REQUEST A:
Answer these questions using the passage on the Harvard funding ruling:
(i) How much in federal grants did the Trump administration try to freeze?
(ii) Which judge blocked the freeze?
(iii) In what month and year did the administration launch its review of Harvard's federal funding?

PASSAGE:
On September 3, 2025, a federal judge in Boston delivered a landmark ruling that both vindicated Harvard University’s academic freedoms and cast a harsh spotlight on its handling of antisemitism, in a case that has become a national flashpoint for the role of government oversight in higher education. U.S. District Judge Allison D. Burroughs, an Obama appointee, blocked the Trump administration’s attempt to freeze nearly $2.2 billion in federal grants to Harvard, declaring the move unconstitutional and a violation of both statutory and procedural protections. But while Harvard emerged victorious in court, the decision underscored the university’s ongoing struggle to address allegations of antisemitism on its campus, leaving the institution’s reputation—and the broader landscape of American academia—at a crossroads.
The origins of the case stretch back to the aftermath of the October 7, 2023, Hamas attack on Israel, which killed over 1,200 people and ignited a wave of pro-Palestinian activism and protests at universities across the United States. According to Daily Caller News Foundation, Harvard was among several elite institutions where pro-Hamas protesters occupied buildings, chanted slogans with anti-Israel connotations, and blocked Jewish students from parts of campus. The Trump administration, citing these incidents and a perceived failure by Harvard to adequately address antisemitic harassment, launched a review of the university’s federal funding in March 2025.

GIVEN INFORMATION:
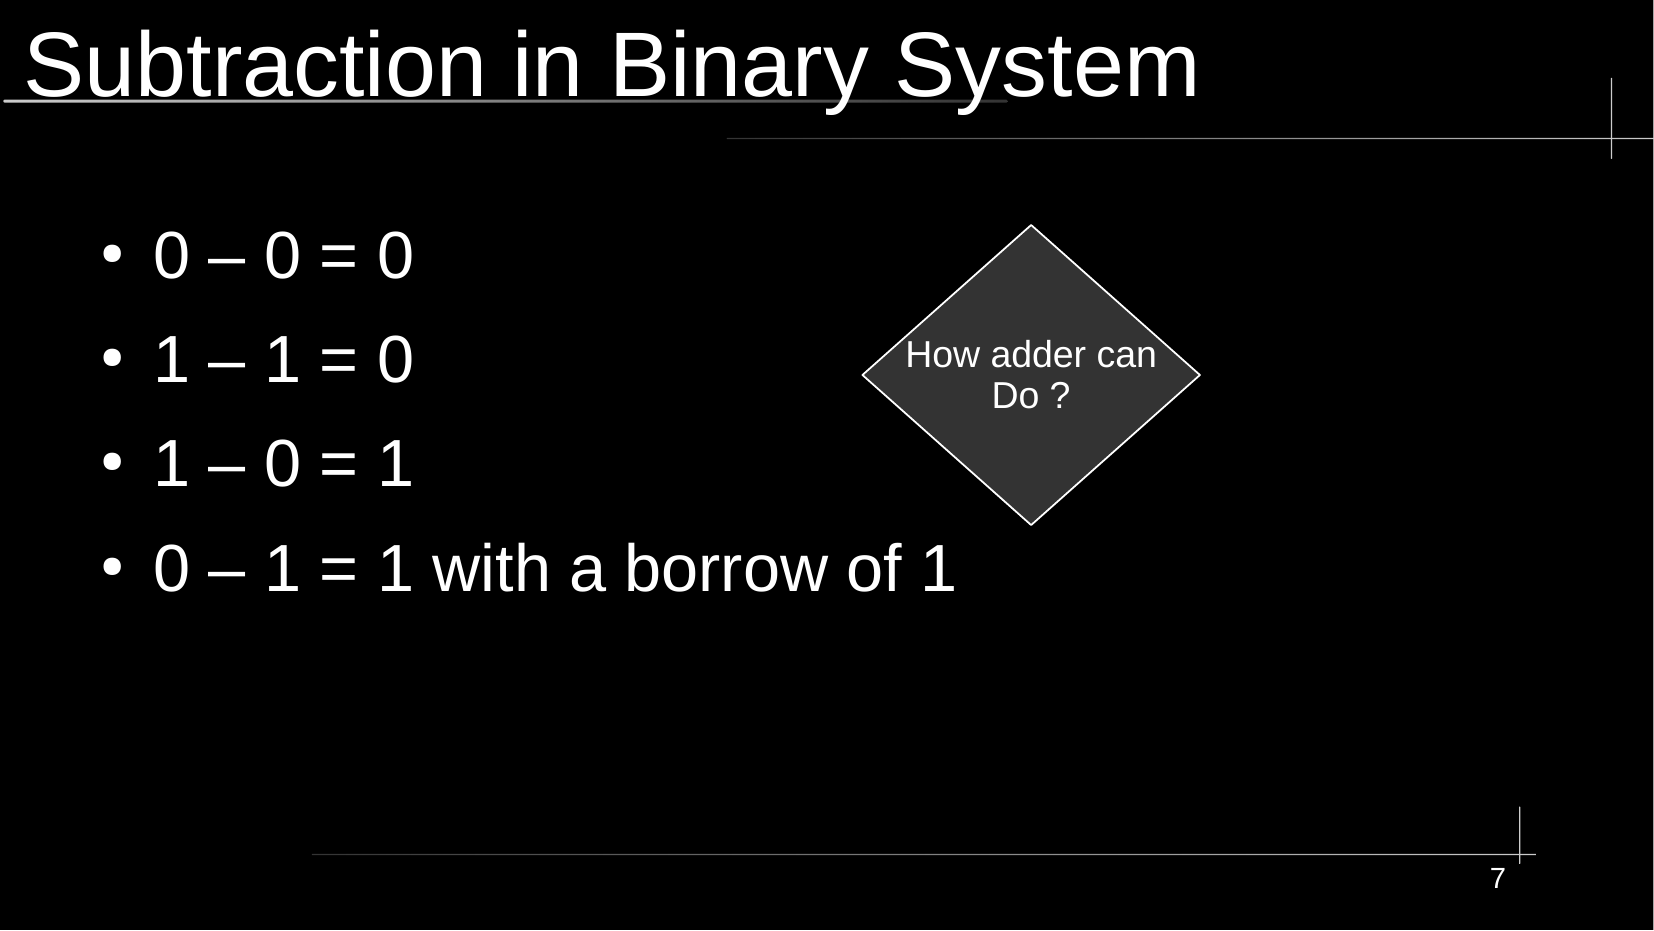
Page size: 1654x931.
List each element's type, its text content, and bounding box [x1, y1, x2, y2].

list 0 – 0 = 0 1 – 1 = 0 1 – 0 = 1 0 – 1 = 1 with a borrow of 1 [82, 217, 1571, 758]
text_box How adder can Do ? [862, 225, 1200, 526]
title Subtraction in Binary System [23, 11, 1589, 119]
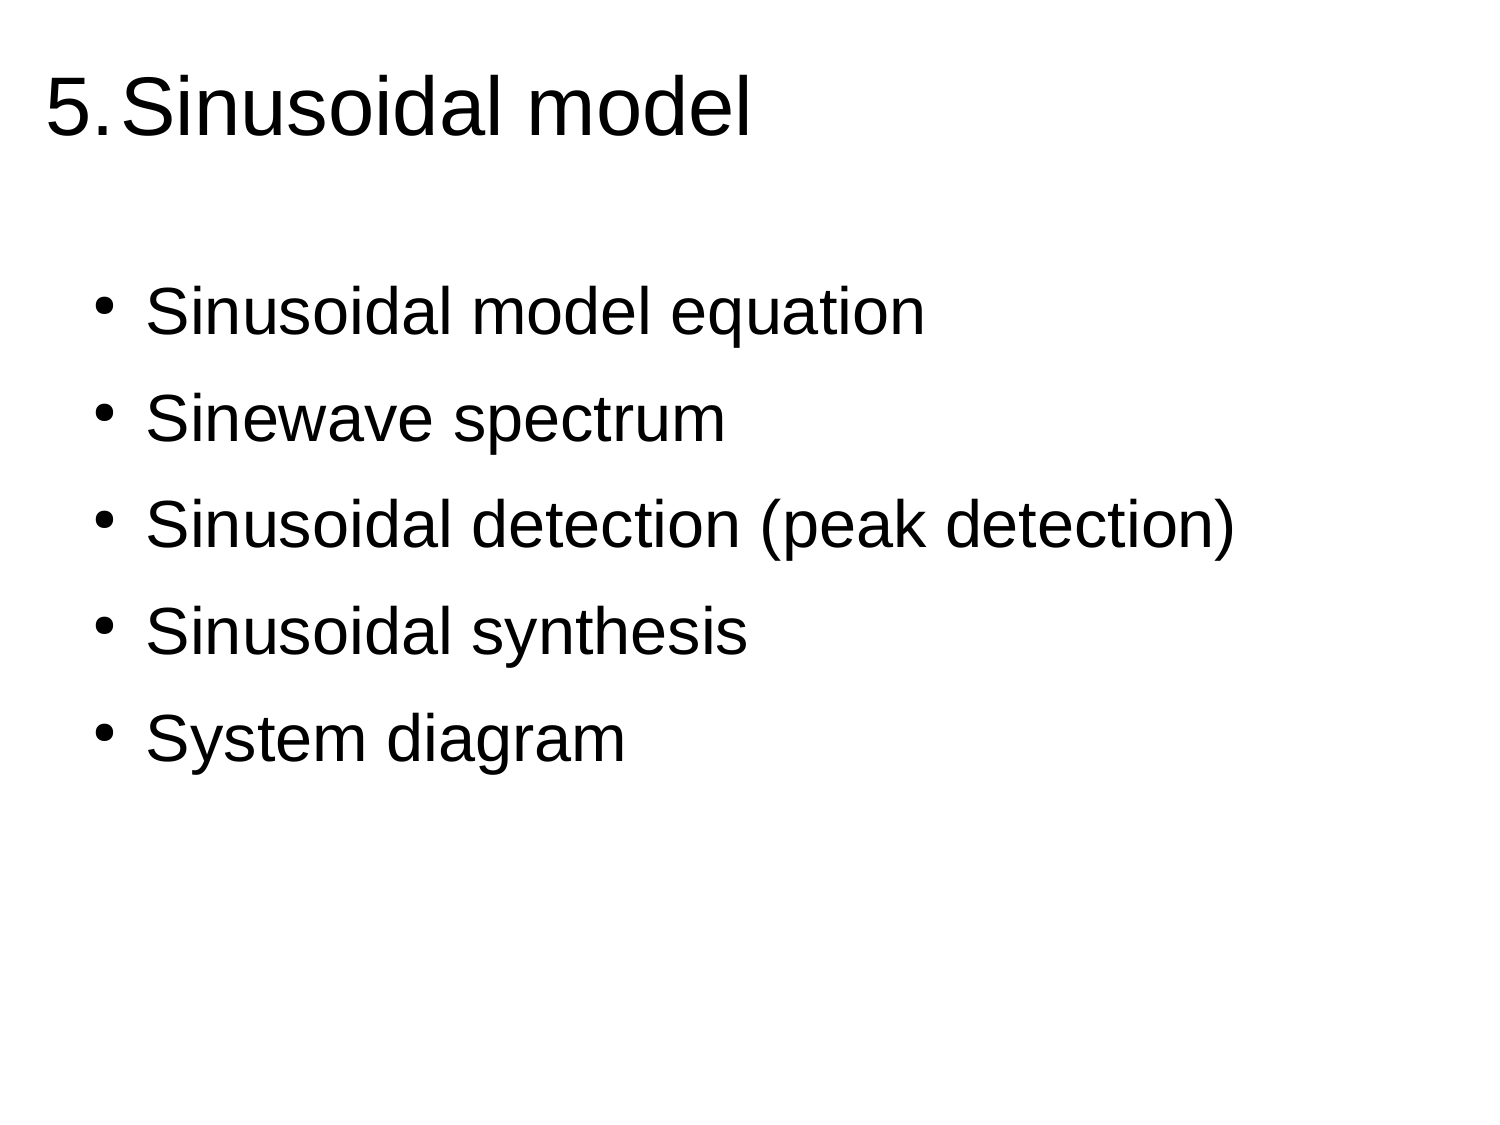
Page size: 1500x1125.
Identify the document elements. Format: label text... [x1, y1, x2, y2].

list Sinusoidal model equation Sinewave spectrum Sinusoidal detection (peak detection) Sinusoidal synthesis System diagram [75, 263, 1425, 1006]
title 5. Sinusoidal model [45, 13, 1396, 201]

REQUEST B:
Quote the rows word for word, starting at the line that contains "Page size: 1500x1125." and ending at the last line of the rows.

EXERCISE OUTPUT A:
(i) Nearly $2.2 billion
(ii) U.S. District Judge Allison D. Burroughs
(iii) March 2025

EXERCISE OUTPUT B:
Page size: 1500x1125.
Identify the document elements. Format: label text... [x1, y1, x2, y2].

list Sinusoidal model equation Sinewave spectrum Sinusoidal detection (peak detection) Sinusoidal synthesis System diagram [75, 263, 1425, 1006]
title 5. Sinusoidal model [45, 13, 1396, 201]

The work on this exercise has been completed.